Zu erledigende Aufgaben |
A – Ersetzen Sie im Artikel über Wera Hobhouse „Liberal Democrats“ durch „Liberaldemokraten“ und schreiben Sie alles von „Das britische Parlament“ bis hinunter zu „oder zu filmen.“ neu aus.
B – Führen Sie sämtliche Sätze des Absatzes im Artikel über Wera Hobhouse auf, der mit „Hobhouse hatte“ beginnt.
C – Schreiben Sie den Artikel über Wera Hobhouse im Anschluss an seinen letzten Satz weiter.

Textauszug |
Unter Briten: Eine gebürtige Deutsche kämpft für die europäische Idee

Die Deutsche Wera Hobhouse wurde Britin, um sich ins Parlament wählen lassen zu können. Nun kämpft sie aus tiefer Überzeugung gegen den Brexit.

Das britische Parlament ist blockiert, aber Wera Hobhouse kriegt noch was durch. Die Abgeordnete der Liberal Democrats sitzt im Schatten ihres Erfolgs, der im Moment von drei zu einer Girlande geknüpften Frauenunterhosen geworfen wird: Das sogenannte Upskirting ist soeben ein eigener Straftatbestand geworden, seit 12. Februar gilt das Gesetz offiziell. Seitdem steht es unter Strafe, Frauen unter den Rock zu fotografieren oder zu filmen.

Hobhouse hatte das Anliegen in das Parlament eingebracht. Und es ist selten, dass der Vorschlag einer einzelnen Person es bis zum Gesetz schafft. Hurra, das Parlament ist handlungsfähig! Trotz Brexit. Zum Feiern ist ihr jedoch nicht zumute.

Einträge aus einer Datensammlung
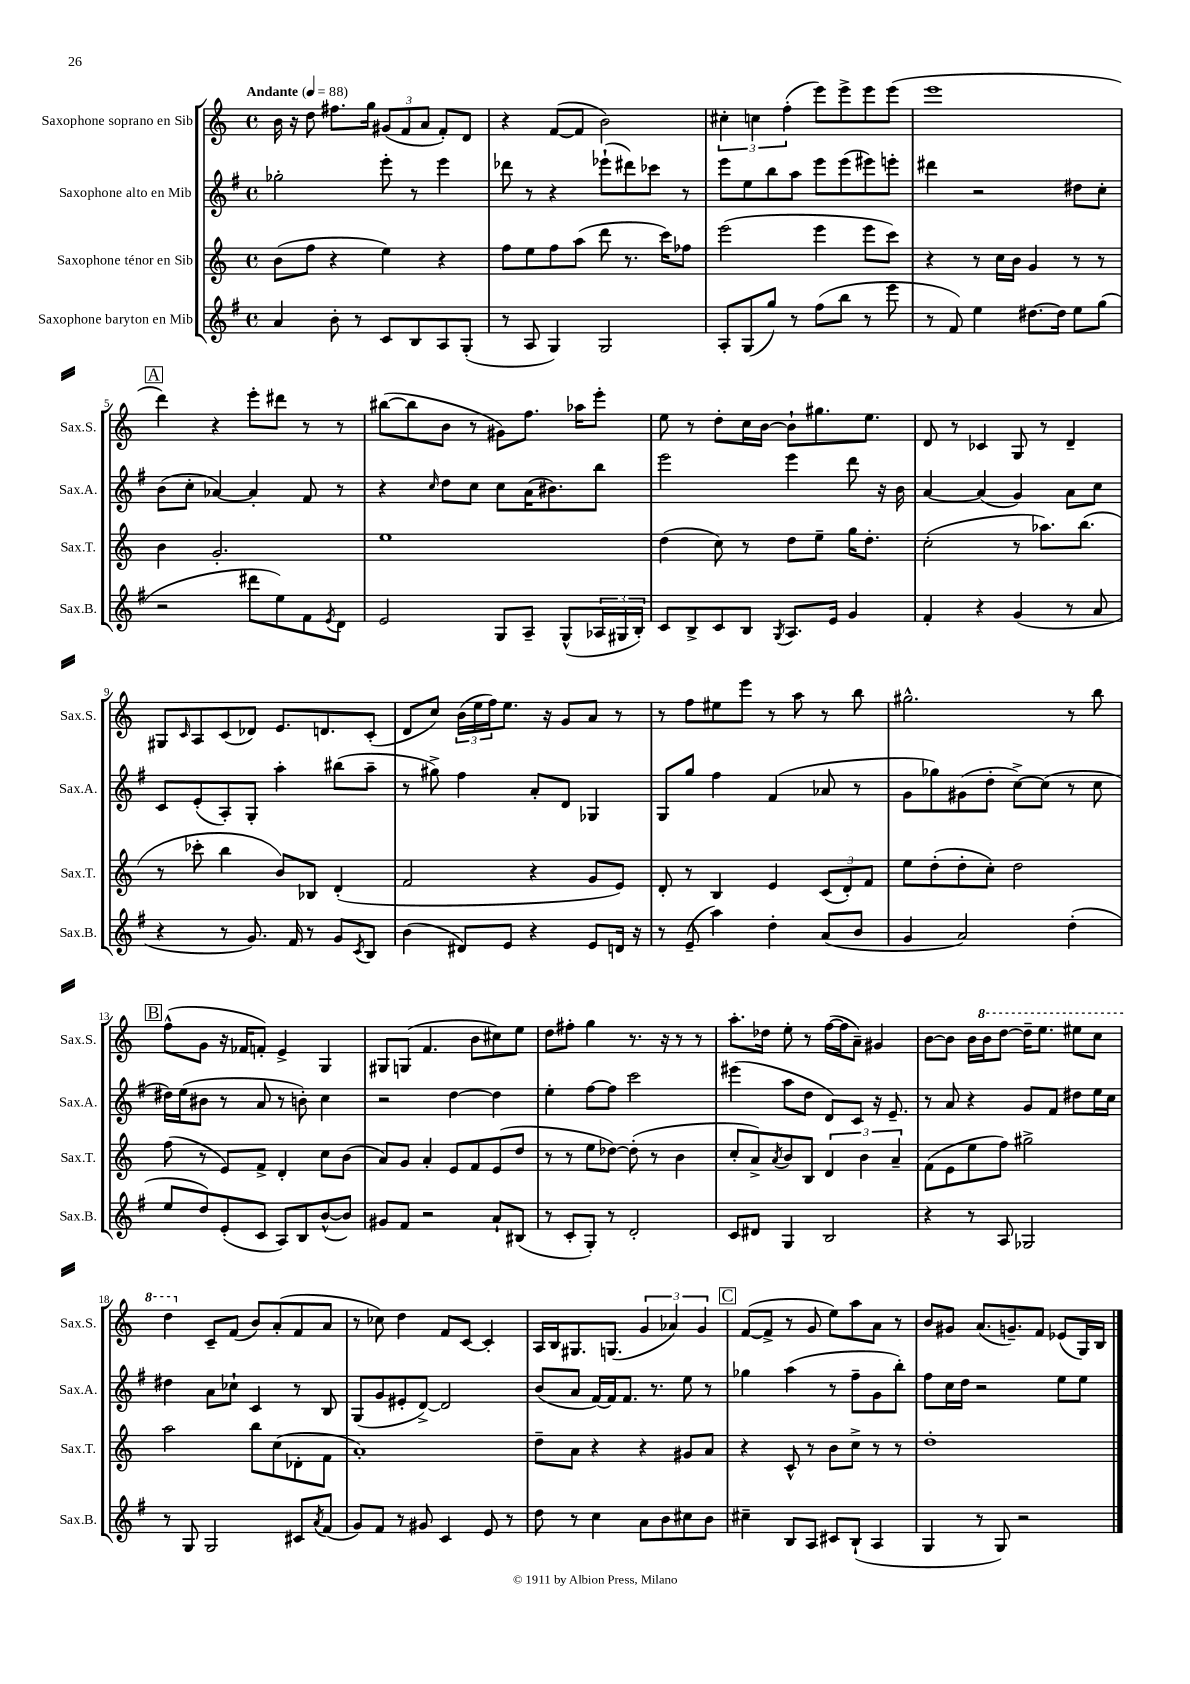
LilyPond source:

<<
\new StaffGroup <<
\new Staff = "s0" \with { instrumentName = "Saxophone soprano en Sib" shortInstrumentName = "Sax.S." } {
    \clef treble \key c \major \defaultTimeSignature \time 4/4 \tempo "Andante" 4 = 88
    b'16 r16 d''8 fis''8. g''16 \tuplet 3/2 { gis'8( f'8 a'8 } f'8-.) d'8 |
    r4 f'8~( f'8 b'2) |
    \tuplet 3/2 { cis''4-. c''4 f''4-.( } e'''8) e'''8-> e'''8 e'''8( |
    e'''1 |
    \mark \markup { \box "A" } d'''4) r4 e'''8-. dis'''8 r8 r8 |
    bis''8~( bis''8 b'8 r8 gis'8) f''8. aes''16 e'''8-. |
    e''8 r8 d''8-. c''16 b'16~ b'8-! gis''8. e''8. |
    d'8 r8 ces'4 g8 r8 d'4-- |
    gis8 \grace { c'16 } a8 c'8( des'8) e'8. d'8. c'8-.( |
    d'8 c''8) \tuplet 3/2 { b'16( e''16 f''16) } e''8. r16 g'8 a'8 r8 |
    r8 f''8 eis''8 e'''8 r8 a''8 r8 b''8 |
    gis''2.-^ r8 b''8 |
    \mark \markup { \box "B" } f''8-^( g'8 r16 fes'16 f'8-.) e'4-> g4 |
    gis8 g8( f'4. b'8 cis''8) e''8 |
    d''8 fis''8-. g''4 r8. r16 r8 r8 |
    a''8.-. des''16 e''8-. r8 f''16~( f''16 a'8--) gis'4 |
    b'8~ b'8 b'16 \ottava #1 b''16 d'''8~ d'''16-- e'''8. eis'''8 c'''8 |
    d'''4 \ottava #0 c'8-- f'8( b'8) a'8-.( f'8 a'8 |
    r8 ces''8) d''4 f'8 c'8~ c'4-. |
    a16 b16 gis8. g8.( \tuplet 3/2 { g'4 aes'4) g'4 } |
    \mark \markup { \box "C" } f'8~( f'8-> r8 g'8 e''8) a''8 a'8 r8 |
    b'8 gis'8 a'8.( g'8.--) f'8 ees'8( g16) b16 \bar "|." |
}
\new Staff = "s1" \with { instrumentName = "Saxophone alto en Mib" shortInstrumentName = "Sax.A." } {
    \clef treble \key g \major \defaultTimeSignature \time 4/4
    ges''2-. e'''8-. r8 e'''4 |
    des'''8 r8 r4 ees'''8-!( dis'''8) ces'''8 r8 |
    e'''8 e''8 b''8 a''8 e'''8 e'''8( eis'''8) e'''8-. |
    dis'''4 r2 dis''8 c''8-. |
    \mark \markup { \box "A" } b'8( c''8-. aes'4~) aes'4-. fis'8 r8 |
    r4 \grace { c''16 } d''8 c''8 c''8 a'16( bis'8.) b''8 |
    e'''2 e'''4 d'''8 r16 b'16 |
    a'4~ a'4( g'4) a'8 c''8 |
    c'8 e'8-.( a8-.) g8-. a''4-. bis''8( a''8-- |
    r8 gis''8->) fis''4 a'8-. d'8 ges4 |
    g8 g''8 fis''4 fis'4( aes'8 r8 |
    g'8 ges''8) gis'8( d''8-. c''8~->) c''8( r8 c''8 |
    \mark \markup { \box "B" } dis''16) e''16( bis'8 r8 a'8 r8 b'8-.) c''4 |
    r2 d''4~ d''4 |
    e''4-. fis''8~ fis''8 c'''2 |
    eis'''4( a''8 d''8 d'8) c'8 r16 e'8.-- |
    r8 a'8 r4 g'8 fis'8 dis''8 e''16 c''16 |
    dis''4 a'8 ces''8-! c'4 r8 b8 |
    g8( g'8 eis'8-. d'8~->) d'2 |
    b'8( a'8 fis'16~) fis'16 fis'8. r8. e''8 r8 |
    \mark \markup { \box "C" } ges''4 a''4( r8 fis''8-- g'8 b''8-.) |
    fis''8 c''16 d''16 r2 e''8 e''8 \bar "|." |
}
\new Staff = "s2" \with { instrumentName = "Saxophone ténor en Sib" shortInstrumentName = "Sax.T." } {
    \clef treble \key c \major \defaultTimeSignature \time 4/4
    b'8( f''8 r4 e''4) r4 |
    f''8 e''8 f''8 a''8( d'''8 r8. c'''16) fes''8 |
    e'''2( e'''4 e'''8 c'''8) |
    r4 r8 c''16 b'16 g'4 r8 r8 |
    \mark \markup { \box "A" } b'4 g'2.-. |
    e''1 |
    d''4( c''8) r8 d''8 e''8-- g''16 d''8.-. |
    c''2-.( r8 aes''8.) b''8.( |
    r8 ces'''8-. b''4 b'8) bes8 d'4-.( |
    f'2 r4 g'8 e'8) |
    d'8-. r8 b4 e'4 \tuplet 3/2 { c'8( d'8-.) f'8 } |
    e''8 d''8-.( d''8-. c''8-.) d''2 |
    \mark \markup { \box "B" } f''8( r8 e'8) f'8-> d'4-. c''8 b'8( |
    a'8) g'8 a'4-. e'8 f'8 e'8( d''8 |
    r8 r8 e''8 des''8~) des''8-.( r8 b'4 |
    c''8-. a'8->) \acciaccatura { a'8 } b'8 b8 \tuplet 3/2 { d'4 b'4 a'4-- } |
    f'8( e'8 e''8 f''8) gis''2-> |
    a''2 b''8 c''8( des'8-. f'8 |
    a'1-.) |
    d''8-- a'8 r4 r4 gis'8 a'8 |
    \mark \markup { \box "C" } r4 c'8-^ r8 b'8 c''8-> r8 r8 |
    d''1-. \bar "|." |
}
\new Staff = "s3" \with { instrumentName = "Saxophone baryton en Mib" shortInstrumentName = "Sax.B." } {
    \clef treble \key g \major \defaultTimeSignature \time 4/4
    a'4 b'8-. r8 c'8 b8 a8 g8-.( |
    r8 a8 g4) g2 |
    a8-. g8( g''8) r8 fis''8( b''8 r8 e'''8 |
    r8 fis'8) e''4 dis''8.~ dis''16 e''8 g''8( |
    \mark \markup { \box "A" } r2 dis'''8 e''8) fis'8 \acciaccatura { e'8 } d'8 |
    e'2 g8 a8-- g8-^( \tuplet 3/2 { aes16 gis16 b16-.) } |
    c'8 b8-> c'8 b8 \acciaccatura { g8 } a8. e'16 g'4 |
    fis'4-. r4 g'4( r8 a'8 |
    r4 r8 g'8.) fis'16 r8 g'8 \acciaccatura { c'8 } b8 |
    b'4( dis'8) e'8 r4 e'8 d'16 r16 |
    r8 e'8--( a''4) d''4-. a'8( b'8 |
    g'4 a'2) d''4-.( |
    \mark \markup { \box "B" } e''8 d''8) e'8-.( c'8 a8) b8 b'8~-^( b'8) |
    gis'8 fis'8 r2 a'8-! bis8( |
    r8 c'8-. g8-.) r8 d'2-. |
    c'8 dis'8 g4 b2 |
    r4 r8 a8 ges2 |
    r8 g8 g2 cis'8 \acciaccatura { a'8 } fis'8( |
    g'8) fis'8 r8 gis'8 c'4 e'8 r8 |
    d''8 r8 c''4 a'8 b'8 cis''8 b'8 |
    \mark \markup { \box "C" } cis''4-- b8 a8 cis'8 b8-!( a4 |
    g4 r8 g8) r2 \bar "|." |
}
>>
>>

Antworten der Reihe |
A –
Das britische Parlament ist blockiert, aber Wera Hobhouse kriegt noch was durch. Die Abgeordnete der Liberaldemokraten sitzt im Schatten ihres Erfolgs, der im Moment von drei zu einer Girlande geknüpften Frauenunterhosen geworfen wird: Das sogenannte Upskirting ist soeben ein eigener Straftatbestand geworden, seit 12. Februar gilt das Gesetz offiziell. Seitdem steht es unter Strafe, Frauen unter den Rock zu fotografieren oder zu filmen.

B –
Hobhouse hatte das Anliegen in das Parlament eingebracht.
Und es ist selten, dass der Vorschlag einer einzelnen Person es bis zum Gesetz schafft.
Hurra, das Parlament ist handlungsfähig!
Trotz Brexit.
Zum Feiern ist ihr jedoch nicht zumute.

C –
Als zuletzt abtrünnige Parlamentsabgeordnete, sieben auf einen Streich, die Labour-Partei verlassen, um eine unabhängige Splittergruppe zu bilden mit der Aussicht zur Gründung einer eigenen Partei, ist das nur der letzte Riss in einer vollkommen verfahrenen Situation. Ausgerechnet drei Tories gesellen sich hinzu.

Entgeistert schaut die Welt auf das älteste Parlament der Welt. Es sind noch 36 Tage, bis das Land die EU verlassen soll. Aber das ehrwürdige House of Commons zerlegt sich selbst, Regierung und Opposition erpressen sich gegenseitig, eine gemeinsame Haltung ist nicht in Sicht.

Wera Hobhouse hat ihre eigene Perspektive auf das Geschehen: dritte Reihe, schräg hinter Jeremy Corbyn bei den Liberal Democrats, beste Sicht auf Theresa May. Sie sitzt im Brexit-Ausschuss und hört sich jeden Mittwoch die Ausführungen von Experten an. Es ist die Perspektive einer Engländerin, doch erst seit 2006, zuvor war sie Deutsche.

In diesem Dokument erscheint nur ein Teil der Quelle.